■ **PROBLEM REQUIREMENTS**
Please display each line of the records that contains the string "maps", treating uppercase and lowercase as different.

■ **RECORDED INFORMATION**

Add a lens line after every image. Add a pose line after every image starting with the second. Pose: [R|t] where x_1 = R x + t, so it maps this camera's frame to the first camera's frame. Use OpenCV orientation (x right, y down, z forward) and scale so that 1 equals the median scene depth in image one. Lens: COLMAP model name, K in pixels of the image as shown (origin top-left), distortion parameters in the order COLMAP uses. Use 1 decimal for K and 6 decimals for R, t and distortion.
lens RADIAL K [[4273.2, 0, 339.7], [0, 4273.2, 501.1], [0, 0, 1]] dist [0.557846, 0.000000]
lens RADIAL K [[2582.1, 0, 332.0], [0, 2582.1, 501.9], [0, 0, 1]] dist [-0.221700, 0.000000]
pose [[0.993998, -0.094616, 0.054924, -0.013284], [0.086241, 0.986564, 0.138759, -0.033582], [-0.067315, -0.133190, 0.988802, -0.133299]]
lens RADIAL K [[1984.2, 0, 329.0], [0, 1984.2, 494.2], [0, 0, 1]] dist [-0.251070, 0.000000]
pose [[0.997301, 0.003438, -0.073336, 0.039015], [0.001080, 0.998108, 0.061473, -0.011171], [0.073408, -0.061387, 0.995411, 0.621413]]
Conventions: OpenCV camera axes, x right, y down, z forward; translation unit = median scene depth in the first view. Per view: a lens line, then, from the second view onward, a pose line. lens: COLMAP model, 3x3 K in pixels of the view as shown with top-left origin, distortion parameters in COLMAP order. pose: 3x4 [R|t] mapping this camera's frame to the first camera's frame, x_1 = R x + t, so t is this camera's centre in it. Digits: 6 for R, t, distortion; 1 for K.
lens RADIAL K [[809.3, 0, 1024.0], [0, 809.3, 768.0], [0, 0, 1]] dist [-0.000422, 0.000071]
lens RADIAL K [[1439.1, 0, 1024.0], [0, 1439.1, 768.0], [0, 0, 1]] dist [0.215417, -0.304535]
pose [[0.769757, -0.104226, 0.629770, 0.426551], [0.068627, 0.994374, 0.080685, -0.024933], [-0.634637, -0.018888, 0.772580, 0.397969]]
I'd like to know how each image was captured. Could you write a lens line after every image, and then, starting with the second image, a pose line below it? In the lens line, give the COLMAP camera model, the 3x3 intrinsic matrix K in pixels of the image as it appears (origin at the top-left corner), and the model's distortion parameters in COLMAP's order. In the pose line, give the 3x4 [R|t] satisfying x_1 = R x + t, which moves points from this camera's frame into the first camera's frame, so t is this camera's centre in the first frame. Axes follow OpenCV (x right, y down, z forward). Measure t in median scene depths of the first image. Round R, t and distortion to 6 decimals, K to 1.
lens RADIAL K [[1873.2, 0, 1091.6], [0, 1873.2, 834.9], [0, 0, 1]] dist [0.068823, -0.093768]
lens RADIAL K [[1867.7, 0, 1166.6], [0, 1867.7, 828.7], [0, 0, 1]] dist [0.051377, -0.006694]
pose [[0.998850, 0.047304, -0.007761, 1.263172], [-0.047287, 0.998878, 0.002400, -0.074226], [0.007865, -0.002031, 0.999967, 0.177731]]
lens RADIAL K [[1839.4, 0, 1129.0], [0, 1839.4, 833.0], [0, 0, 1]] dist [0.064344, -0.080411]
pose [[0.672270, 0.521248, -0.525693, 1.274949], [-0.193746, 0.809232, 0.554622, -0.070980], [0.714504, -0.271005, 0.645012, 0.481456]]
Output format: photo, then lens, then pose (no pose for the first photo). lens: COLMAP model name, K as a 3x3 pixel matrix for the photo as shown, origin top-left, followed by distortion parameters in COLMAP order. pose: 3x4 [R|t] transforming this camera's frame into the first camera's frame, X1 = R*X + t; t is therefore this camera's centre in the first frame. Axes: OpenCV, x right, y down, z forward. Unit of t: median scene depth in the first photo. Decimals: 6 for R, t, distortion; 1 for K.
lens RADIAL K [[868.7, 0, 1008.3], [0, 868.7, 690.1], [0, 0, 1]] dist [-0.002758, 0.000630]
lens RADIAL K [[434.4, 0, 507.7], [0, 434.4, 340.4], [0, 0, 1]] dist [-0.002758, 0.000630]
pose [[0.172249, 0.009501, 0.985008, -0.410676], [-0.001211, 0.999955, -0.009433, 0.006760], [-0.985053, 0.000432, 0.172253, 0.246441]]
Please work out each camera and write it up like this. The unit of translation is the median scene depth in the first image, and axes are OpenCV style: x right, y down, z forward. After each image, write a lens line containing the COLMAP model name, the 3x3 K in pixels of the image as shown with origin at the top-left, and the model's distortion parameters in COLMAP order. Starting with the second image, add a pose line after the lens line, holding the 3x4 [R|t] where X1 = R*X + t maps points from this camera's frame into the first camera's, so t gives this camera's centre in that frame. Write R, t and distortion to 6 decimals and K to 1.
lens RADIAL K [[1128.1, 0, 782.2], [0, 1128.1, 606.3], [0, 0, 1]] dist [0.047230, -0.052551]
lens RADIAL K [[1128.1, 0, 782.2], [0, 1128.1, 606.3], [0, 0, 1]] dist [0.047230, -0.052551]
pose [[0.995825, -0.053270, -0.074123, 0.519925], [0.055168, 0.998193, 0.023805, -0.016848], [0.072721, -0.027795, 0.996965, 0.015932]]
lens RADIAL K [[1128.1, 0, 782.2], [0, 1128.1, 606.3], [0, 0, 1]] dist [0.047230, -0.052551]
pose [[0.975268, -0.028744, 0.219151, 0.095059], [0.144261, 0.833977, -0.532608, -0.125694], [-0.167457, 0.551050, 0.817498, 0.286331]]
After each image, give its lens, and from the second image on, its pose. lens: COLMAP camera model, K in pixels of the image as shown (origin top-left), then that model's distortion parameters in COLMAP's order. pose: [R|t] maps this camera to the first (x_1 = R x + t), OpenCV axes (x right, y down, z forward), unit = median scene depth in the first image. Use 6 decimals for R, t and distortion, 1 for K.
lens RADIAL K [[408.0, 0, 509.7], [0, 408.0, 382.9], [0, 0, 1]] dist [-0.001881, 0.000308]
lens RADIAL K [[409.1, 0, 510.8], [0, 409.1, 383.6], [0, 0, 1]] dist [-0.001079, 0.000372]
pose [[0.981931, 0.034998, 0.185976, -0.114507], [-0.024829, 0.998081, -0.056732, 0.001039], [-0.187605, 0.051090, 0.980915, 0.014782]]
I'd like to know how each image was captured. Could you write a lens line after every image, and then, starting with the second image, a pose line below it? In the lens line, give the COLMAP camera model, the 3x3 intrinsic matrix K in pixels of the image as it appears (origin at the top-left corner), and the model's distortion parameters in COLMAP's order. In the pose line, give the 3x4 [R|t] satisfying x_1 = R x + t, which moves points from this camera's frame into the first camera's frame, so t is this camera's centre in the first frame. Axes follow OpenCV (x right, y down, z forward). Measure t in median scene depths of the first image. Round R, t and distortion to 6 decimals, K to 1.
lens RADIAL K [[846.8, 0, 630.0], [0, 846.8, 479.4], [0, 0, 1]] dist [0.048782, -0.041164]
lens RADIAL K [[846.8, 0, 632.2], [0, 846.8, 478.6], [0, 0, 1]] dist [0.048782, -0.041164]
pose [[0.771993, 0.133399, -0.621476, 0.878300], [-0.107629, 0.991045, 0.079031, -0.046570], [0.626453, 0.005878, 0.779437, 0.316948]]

■ **EXERCISE RESULT**
Add a lens line after every image. Add a pose line after every image starting with the second. Pose: [R|t] where x_1 = R x + t, so it maps this camera's frame to the first camera's frame. Use OpenCV orientation (x right, y down, z forward) and scale so that 1 equals the median scene depth in image one. Lens: COLMAP model name, K in pixels of the image as shown (origin top-left), distortion parameters in the order COLMAP uses. Use 1 decimal for K and 6 decimals for R, t and distortion.
Please work out each camera and write it up like this. The unit of translation is the median scene depth in the first image, and axes are OpenCV style: x right, y down, z forward. After each image, write a lens line containing the COLMAP model name, the 3x3 K in pixels of the image as shown with origin at the top-left, and the model's distortion parameters in COLMAP order. Starting with the second image, add a pose line after the lens line, holding the 3x4 [R|t] where X1 = R*X + t maps points from this camera's frame into the first camera's, so t gives this camera's centre in that frame. Write R, t and distortion to 6 decimals and K to 1.
After each image, give its lens, and from the second image on, its pose. lens: COLMAP camera model, K in pixels of the image as shown (origin top-left), then that model's distortion parameters in COLMAP's order. pose: [R|t] maps this camera to the first (x_1 = R x + t), OpenCV axes (x right, y down, z forward), unit = median scene depth in the first image. Use 6 decimals for R, t and distortion, 1 for K.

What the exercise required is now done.